Perhaps less well developed is the idea of a landscape architecture. This serves to bound the realm of possibilities, to define what is 'in' and what is 'out', and to (ideally unambiguously) describe the relationships between users, resources, and technical systems. A landscape architecture might, for example, model large scale IPR issues and other relationships. The extent to which many of these relationships can be modelled and expressed at an architectural rather than individual system level is a question requiring further work.
The combination of all three, and more, is the information architecture. Such an architecture scopes the systems, data model, content, machine–machine (m2m) and machine–user interactions, and the environment within which interactions and transactions occur. Although there are many documented information architectures, few if any manage the totality of this definition today; although some, at least, are working towards it.
One issue that comes up with great regularity in practically all domains is that of terminology . People wish to increase the precision of description and discovery, and see the application of constrained sets of labels to this process as one means of solving current problems. Superficially, it appears an easy problem to solve.
As the work of the High Level Thesaurus Project (HILT)  has shown, a wide range of existing, incomplete, terminologies, category lists, classification schemes and thesauri are already in use, and there is marked reluctance to give any of them up, despite their faults. HILT proposes piloting a mapping agency, to look at the feasibility of allowing systems and users to cross–search resources catalogued using different schemes, but it is likely to be some years before the benefits of any such project are seen.
More immediately, there appears to be growing consensus on the need for a number of quick win solutions, with users in further and higher education, the cultural sector, government and beyond calling for someone to provide them with answers. It remains to be seen, of course, whether the same answers will suit all of these communities.

Raw records:
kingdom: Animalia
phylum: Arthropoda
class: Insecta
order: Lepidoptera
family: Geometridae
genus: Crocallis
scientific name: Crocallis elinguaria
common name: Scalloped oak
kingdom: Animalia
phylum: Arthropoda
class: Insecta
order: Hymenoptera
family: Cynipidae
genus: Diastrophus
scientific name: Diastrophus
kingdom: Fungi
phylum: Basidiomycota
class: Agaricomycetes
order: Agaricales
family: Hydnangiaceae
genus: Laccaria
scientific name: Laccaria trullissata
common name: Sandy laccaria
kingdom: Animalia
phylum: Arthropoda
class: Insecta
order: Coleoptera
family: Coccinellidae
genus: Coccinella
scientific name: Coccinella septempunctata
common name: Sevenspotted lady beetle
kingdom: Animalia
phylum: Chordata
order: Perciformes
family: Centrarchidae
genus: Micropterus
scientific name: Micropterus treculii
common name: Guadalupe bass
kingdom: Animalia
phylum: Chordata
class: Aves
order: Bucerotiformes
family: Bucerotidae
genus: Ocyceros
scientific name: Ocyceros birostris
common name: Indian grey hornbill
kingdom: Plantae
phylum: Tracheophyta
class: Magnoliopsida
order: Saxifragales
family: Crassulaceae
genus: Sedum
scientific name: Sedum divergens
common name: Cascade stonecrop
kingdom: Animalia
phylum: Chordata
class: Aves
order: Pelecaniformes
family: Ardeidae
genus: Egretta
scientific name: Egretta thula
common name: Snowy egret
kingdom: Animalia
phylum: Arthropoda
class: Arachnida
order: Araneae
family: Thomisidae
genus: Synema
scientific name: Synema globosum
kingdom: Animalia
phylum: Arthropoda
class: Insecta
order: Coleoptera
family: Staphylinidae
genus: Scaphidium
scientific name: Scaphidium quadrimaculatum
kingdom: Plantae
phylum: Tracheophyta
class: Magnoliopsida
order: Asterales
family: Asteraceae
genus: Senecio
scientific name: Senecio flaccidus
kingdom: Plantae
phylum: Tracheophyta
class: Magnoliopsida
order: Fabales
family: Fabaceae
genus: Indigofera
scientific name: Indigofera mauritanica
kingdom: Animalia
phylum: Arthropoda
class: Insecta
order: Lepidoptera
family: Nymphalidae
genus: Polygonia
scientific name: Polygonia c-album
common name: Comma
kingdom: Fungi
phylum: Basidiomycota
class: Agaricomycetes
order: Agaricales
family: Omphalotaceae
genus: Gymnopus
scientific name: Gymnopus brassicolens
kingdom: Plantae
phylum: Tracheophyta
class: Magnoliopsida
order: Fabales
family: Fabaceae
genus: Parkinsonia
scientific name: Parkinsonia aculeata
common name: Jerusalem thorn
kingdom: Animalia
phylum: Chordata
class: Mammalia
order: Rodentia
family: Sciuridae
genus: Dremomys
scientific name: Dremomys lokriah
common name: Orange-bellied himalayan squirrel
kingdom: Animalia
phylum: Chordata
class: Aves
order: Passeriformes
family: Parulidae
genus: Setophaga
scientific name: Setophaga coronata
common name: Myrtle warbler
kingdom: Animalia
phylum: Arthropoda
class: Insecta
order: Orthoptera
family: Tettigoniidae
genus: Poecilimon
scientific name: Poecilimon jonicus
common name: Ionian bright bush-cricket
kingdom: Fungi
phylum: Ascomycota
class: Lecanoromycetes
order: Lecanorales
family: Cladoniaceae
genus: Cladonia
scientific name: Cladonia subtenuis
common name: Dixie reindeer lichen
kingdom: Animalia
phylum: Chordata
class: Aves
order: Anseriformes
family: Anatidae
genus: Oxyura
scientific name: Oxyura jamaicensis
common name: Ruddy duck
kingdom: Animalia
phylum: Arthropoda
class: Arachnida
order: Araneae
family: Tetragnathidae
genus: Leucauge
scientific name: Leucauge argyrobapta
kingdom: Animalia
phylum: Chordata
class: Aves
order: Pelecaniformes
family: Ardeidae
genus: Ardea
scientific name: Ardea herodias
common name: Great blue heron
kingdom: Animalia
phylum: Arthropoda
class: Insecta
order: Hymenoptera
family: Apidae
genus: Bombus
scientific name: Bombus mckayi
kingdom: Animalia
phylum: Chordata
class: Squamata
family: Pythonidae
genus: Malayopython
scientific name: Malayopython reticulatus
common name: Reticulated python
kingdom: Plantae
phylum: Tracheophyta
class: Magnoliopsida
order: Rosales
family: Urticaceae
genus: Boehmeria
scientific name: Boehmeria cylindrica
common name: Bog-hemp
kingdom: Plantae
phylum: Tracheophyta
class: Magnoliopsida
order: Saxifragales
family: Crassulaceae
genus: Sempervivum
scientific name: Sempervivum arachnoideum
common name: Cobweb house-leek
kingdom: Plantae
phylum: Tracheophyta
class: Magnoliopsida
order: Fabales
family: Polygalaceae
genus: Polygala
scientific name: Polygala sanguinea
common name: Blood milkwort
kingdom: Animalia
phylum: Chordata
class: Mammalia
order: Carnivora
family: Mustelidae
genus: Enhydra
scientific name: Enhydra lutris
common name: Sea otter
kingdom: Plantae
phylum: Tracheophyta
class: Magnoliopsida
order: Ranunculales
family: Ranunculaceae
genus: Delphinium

Tasks to perform:
(a) In the passage on information architecture, what does HILT propose piloting?
(b) Please transcribe part of the passage on information architecture: begin at the words "One issue that" and stop after "problem to solve.".
The entries are separate from the passage on information architecture.

Answers below:
(a) A mapping agency.

(b)
One issue that comes up with great regularity in practically all domains is that of terminology . People wish to increase the precision of description and discovery, and see the application of constrained sets of labels to this process as one means of solving current problems. Superficially, it appears an easy problem to solve.